Stored entries:

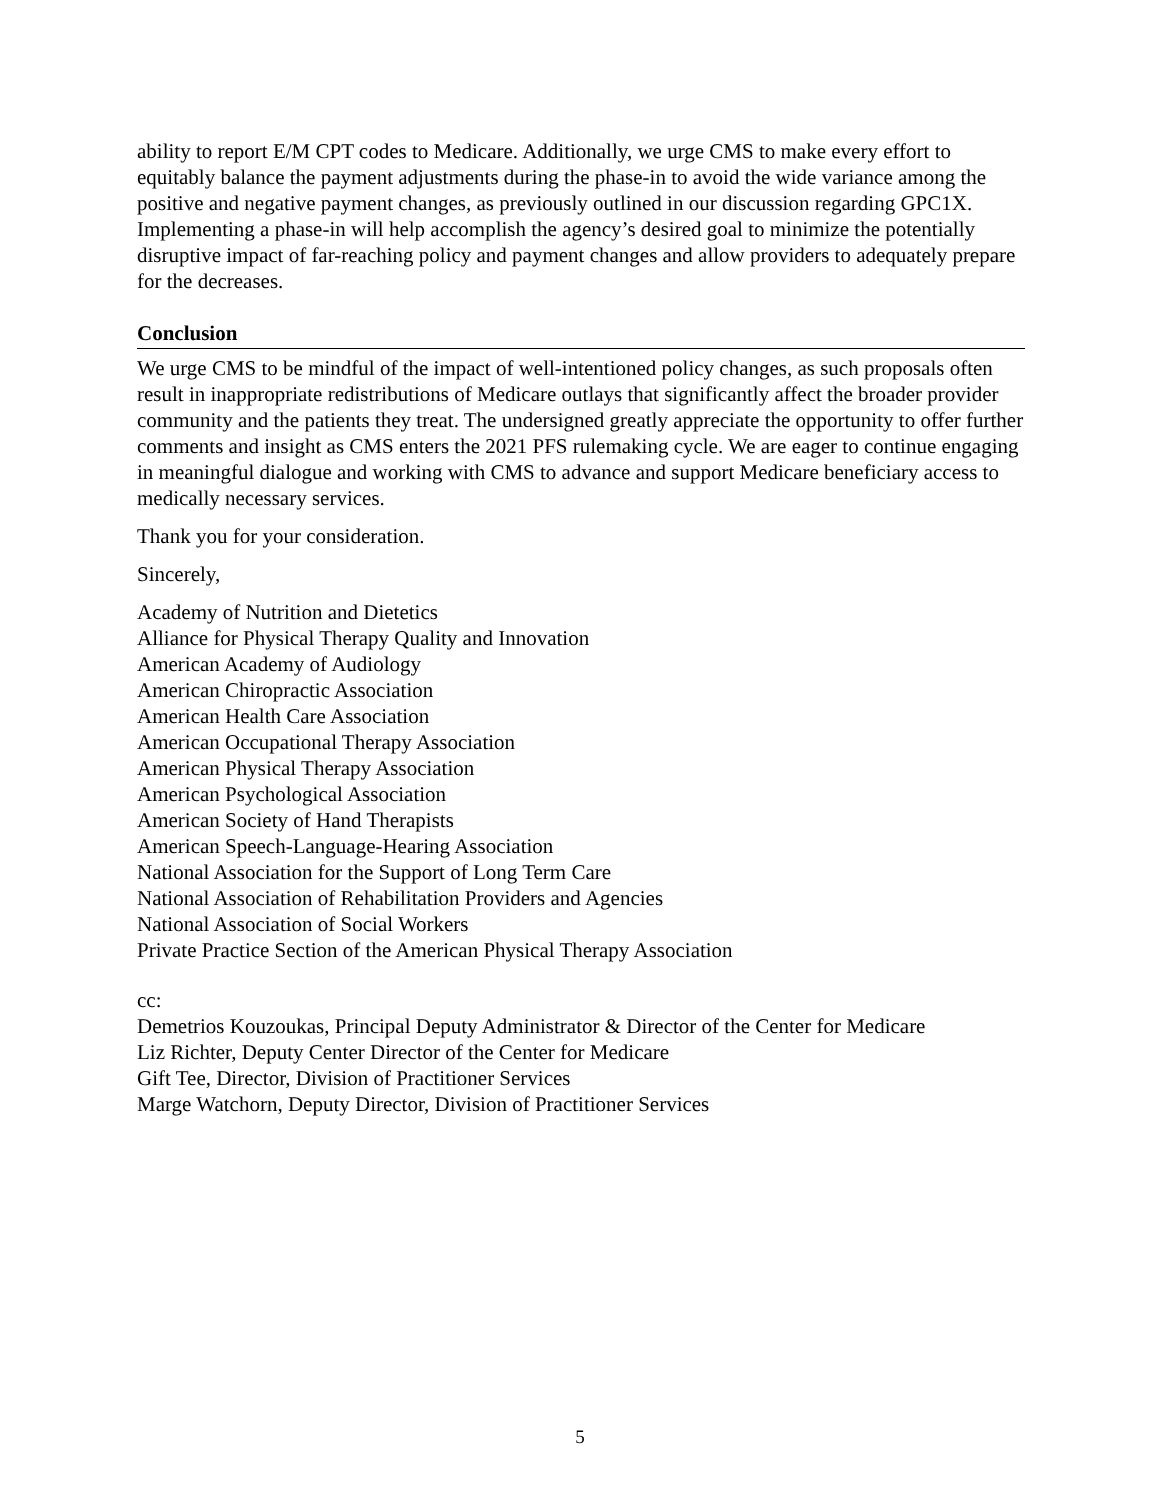ability to report E/M CPT codes to Medicare. Additionally, we urge CMS to make every effort to equitably balance the payment adjustments during the phase-in to avoid the wide variance among the positive and negative payment changes, as previously outlined in our discussion regarding GPC1X. Implementing a phase-in will help accomplish the agency’s desired goal to minimize the potentially disruptive impact of far-reaching policy and payment changes and allow providers to adequately prepare for the decreases.
Conclusion
We urge CMS to be mindful of the impact of well-intentioned policy changes, as such proposals often result in inappropriate redistributions of Medicare outlays that significantly affect the broader provider community and the patients they treat. The undersigned greatly appreciate the opportunity to offer further comments and insight as CMS enters the 2021 PFS rulemaking cycle. We are eager to continue engaging in meaningful dialogue and working with CMS to advance and support Medicare beneficiary access to medically necessary services.
Thank you for your consideration.
Sincerely,
Academy of Nutrition and Dietetics
Alliance for Physical Therapy Quality and Innovation
American Academy of Audiology
American Chiropractic Association
American Health Care Association
American Occupational Therapy Association
American Physical Therapy Association
American Psychological Association
American Society of Hand Therapists
American Speech-Language-Hearing Association
National Association for the Support of Long Term Care
National Association of Rehabilitation Providers and Agencies
National Association of Social Workers
Private Practice Section of the American Physical Therapy Association
cc:
Demetrios Kouzoukas, Principal Deputy Administrator & Director of the Center for Medicare
Liz Richter, Deputy Center Director of the Center for Medicare
Gift Tee, Director, Division of Practitioner Services
Marge Watchorn, Deputy Director, Division of Practitioner Services
5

• [Brief]: Restate the data above exactly, stripping out each image.

• [Problem solution]:
ability to report E/M CPT codes to Medicare. Additionally, we urge CMS to make every effort to equitably balance the payment adjustments during the phase-in to avoid the wide variance among the positive and negative payment changes, as previously outlined in our discussion regarding GPC1X. Implementing a phase-in will help accomplish the agency’s desired goal to minimize the potentially disruptive impact of far-reaching policy and payment changes and allow providers to adequately prepare for the decreases.
Conclusion
We urge CMS to be mindful of the impact of well-intentioned policy changes, as such proposals often result in inappropriate redistributions of Medicare outlays that significantly affect the broader provider community and the patients they treat. The undersigned greatly appreciate the opportunity to offer further comments and insight as CMS enters the 2021 PFS rulemaking cycle. We are eager to continue engaging in meaningful dialogue and working with CMS to advance and support Medicare beneficiary access to medically necessary services.
Thank you for your consideration.
Sincerely,
Academy of Nutrition and Dietetics
Alliance for Physical Therapy Quality and Innovation
American Academy of Audiology
American Chiropractic Association
American Health Care Association
American Occupational Therapy Association
American Physical Therapy Association
American Psychological Association
American Society of Hand Therapists
American Speech-Language-Hearing Association
National Association for the Support of Long Term Care
National Association of Rehabilitation Providers and Agencies
National Association of Social Workers
Private Practice Section of the American Physical Therapy Association
cc:
Demetrios Kouzoukas, Principal Deputy Administrator & Director of the Center for Medicare
Liz Richter, Deputy Center Director of the Center for Medicare
Gift Tee, Director, Division of Practitioner Services
Marge Watchorn, Deputy Director, Division of Practitioner Services
5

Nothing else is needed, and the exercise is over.